Annesi Diane McClish, yaşadığı korkuyu anlatırken şöyle konuştu:
"Bazı geceler, her ne kadar onun iyi olacağına dair tanrıya güvensem de, bazı geceler ise yatağa gittiğimizde bunu yapmak zor oluyordu çünkü onun nerede olduğu, nerede uyuduğu konusunda endişeleniyordum."
Arama çalışmaları devam ederken McClish, yardım için bağırmaya başladı. Sekizinci ve dokuzuncu günler boyunca "İmdat, yardım edin, buradayım" diye bağırdığını ve "Orada kimse var mı?" diye bağırdığını aktardı. McClish yanı sıra, yabani meyvelerle hayatta kalmak zorunda kaldığı için bir sonraki yemeğini hayal etmeye devam ettiğini de ekledi.

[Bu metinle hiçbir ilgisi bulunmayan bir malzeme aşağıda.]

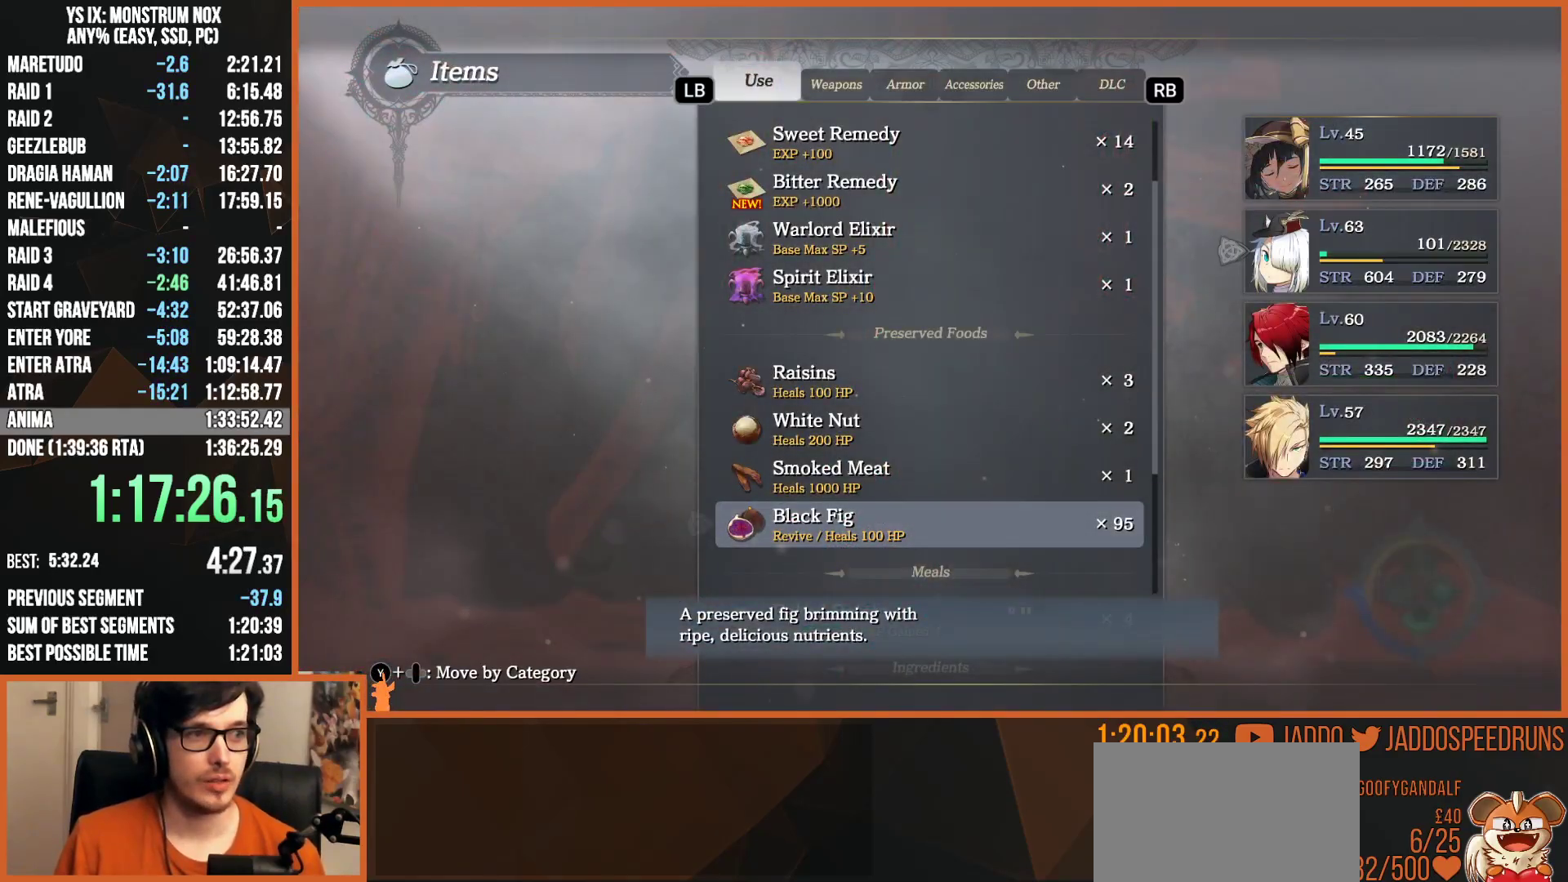
{"buttons": ["L1"], "left_stick": "down", "right_stick": "center", "events": [[67, "CIRCLE", "up"], [150, "CIRCLE", "down"], [150, "left_stick", "down"], [217, "CIRCLE", "up"], [283, "CIRCLE", "down"], [350, "CIRCLE", "up"], [500, "L1", "down"]]}
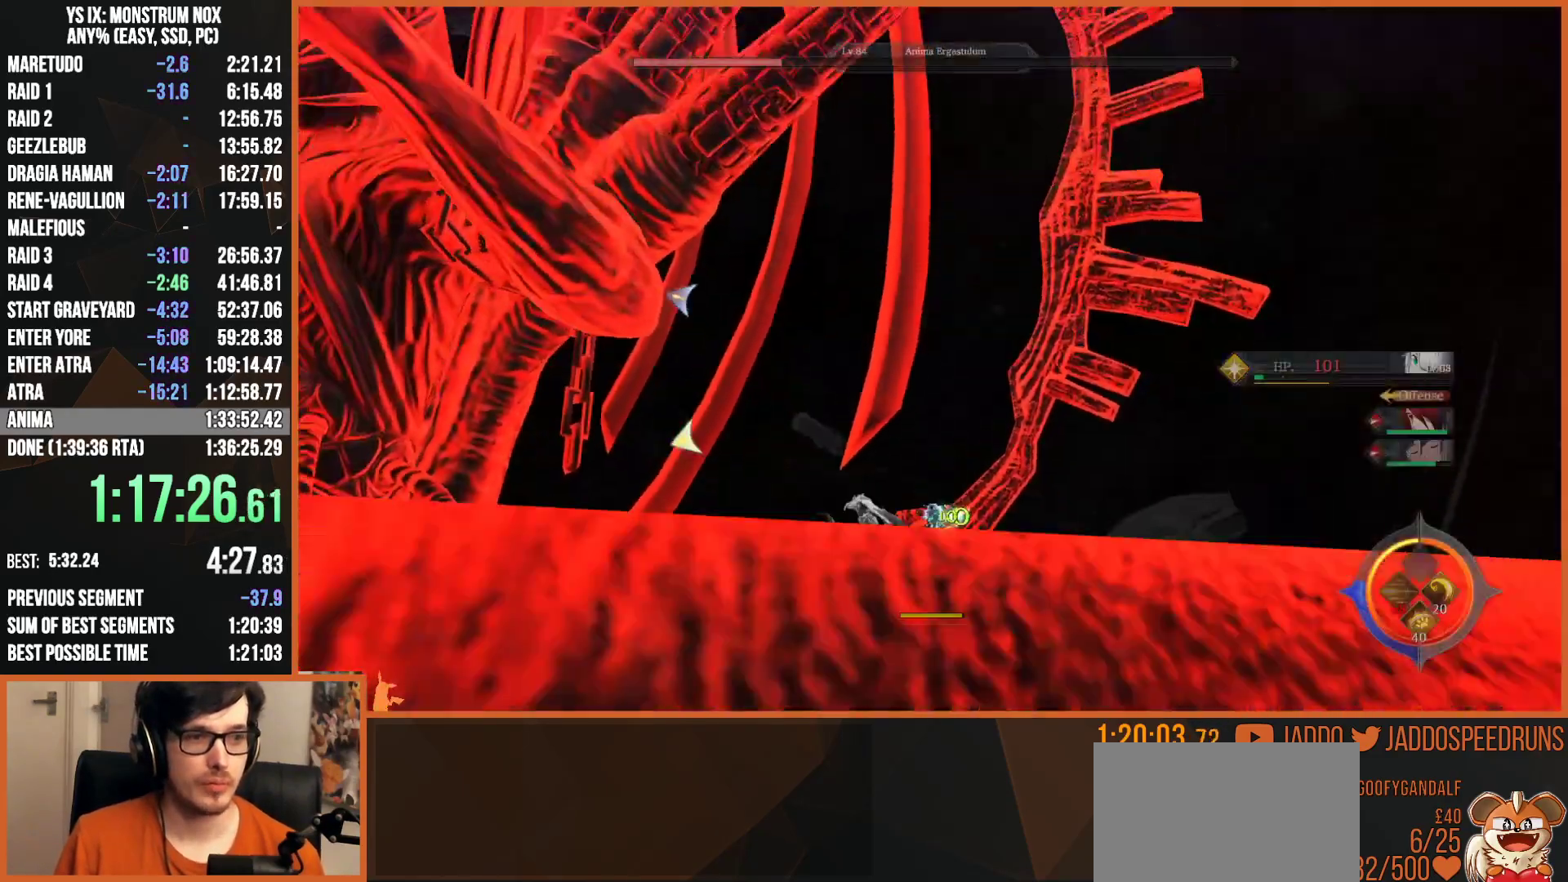
{"buttons": [], "left_stick": "down", "right_stick": "center", "events": [[50, "right_stick", "up"], [117, "L1", "up"], [217, "right_stick", "center"], [250, "L1", "down"], [383, "L1", "up"]]}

"Bir burrito veya taco istiyordum. İlk beş günden sonra her gün bunu düşünüyordum."
Nihayet Perşembe günü akşam saatlerinde iki park görevlisi bir tepeye doğru ilerliyorlardı ve McClish'in çığlıklarını işittiler. McClish, "Umarım bu bir serap değildir diye düşünüyordum" dedi.
İtfaiye ekipleri kısa sürede bir drone konuşlandırdı ve yerini belirledi, tam bu sırada bir arama köpeği de yerini tespit etmeyi başardı. Daha sonra polisler onu alıp endişeli ailesiyle yeniden bir araya getirdi. McClish, kurtulduktan sonraki geceyi yerel bir hastanede güvenli bir şekilde geçirdi. Burada gerekli sağlık kontrolleri yapıldı.
Doğadan korkmadığını söyledi ancak şunu itiraf etti:
"Muhtemelen yılın geri kalanına yetecek kadar yürüyüş yaptım."